In other parts of India, particularly tribal groups near Bihar, people extract the plant’s rhizome and use it to treat fevers. Meanwhile, in Bangladesh, some citizens use the roots to alleviate diabetes.

Chinese medicinal applications of camia flowers treat headaches, rheumatism, and inflammatory pains. In Thailand, they boil the flower’s leaves and apply them to sore joints.

Other Uses

Aside from Medicinal use, camia flowers are also present in the culinary field. The flower buds and petals add flavor. Plus, the plants’ roots served as food during times of famine.

Additionally, diverse cultures used camia flowers for decorative purposes. People wrapped the fragrant flora into wreaths and gathered them for bridal bouquets.

The plant serves as a source for paper-making since its stems comprise 45% of cellulose.

Camia Flower Botanical Description

Camia flowers are epiphytic herbs. They grow from one to three stems and hold white-petaled flowers. In its native state, camia flowers can grow up to ten feet tall. On U.S. soil, the plant tends to stop at six feet tall.

The flower features thin, dainty leaves that grow 8 to 24 inches long and 2 to 4 inches wide. The white petals often look like butterflies. The center of the camia flowers has yellow tinges. They grow in clusters reaching approximately 4 to 12 inches.

When blooming time comes, camia flowers blossom for about six weeks between late summer and fall. Botanists and plant owners can cultivate the plant in USDA zones 8 to 10.

The hardy flowers can also withstand zone 7 when protected by a thick layer of mulch during the cold months.

Camia Flowers

How to Grow Camia Flowers

After learning about the flowers’ multiple medicinal and decorative uses, you’ll want to grow a cluster in your garden.

As a tropical plant, the flowers thrive in a humid environment.

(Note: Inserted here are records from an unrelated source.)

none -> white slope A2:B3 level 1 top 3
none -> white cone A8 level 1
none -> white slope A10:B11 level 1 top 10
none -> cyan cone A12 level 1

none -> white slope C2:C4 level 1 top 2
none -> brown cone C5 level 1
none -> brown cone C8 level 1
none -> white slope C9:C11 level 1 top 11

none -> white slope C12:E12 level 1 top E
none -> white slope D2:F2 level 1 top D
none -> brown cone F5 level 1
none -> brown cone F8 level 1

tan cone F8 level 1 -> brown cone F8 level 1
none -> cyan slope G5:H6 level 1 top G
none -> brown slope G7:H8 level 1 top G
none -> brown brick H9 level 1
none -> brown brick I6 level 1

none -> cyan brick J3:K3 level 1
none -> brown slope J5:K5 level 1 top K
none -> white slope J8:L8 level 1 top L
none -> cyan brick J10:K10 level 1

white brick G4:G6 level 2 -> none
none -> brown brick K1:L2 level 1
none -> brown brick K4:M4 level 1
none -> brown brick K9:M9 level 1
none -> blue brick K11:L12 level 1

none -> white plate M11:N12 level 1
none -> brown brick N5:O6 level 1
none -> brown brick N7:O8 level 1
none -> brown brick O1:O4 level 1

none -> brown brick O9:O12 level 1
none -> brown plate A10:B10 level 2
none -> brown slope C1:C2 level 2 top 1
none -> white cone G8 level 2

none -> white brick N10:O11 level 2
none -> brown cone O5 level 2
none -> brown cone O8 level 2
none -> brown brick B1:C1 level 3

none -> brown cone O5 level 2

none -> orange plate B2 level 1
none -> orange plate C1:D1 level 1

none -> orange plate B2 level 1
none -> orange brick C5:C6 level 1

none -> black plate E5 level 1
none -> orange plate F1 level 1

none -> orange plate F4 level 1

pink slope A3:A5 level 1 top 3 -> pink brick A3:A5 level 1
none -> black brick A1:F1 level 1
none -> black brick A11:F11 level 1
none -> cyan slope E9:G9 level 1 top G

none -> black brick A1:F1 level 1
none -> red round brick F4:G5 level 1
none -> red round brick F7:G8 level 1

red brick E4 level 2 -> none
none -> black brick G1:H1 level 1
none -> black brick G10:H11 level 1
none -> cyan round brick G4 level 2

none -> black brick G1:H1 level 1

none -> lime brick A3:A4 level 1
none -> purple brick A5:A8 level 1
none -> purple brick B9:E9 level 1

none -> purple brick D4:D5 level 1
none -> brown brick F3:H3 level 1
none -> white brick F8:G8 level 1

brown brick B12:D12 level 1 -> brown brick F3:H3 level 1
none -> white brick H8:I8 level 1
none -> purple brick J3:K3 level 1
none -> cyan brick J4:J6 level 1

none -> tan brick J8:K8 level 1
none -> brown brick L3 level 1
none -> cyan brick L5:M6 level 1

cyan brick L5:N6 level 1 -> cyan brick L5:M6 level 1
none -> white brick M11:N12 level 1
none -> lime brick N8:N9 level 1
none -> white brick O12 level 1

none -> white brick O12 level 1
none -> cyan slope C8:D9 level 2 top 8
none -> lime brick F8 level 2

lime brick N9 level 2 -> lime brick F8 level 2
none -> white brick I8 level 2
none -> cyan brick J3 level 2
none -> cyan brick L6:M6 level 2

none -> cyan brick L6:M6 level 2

Additionally, they require well-draining, organic soil.

When picking a spot, choose one that’s partially shaded. If your landscape has a water feature, you can plant the flowers along the edges. Doing this helps mimic how camia flowers grow in the wild too. That’s because they typically sprout alongside waterways.

On the other hand, if you’re growing the plant indoors, be sure to supply it with a holed container. That way, the excess water can escape from under the plant.

We suggest moving the camia flowers indoors when winter rolls around to protect them. Lift the plant from its roots and place it in a container filled with vermiculite or peat moss.

Also Check: Cotton Flower: Symbolism, History, and Characteristics

Occasions to Gift Camia Flowers

Camia flowers make for ideal gifts to friends and family experiencing new beginnings. You can add the delicate blooms to a bouquet of light-colored roses.

They work for several occasions, such as anniversaries, weddings, graduations, and birthdays.

To Conclude

Camia flowers, like several other white blossoms, represent purity and innocence. The meaning stems from the bloom’s colors.

Aside from its meaning, camia flowers have multiple medicinal uses, from treating inflammatory pains to rheumatism.

The good news is that the flower is hardy, making it easy to grow in your garden. It can reach high lengths and provide distinctive refreshing scents to your flower collection.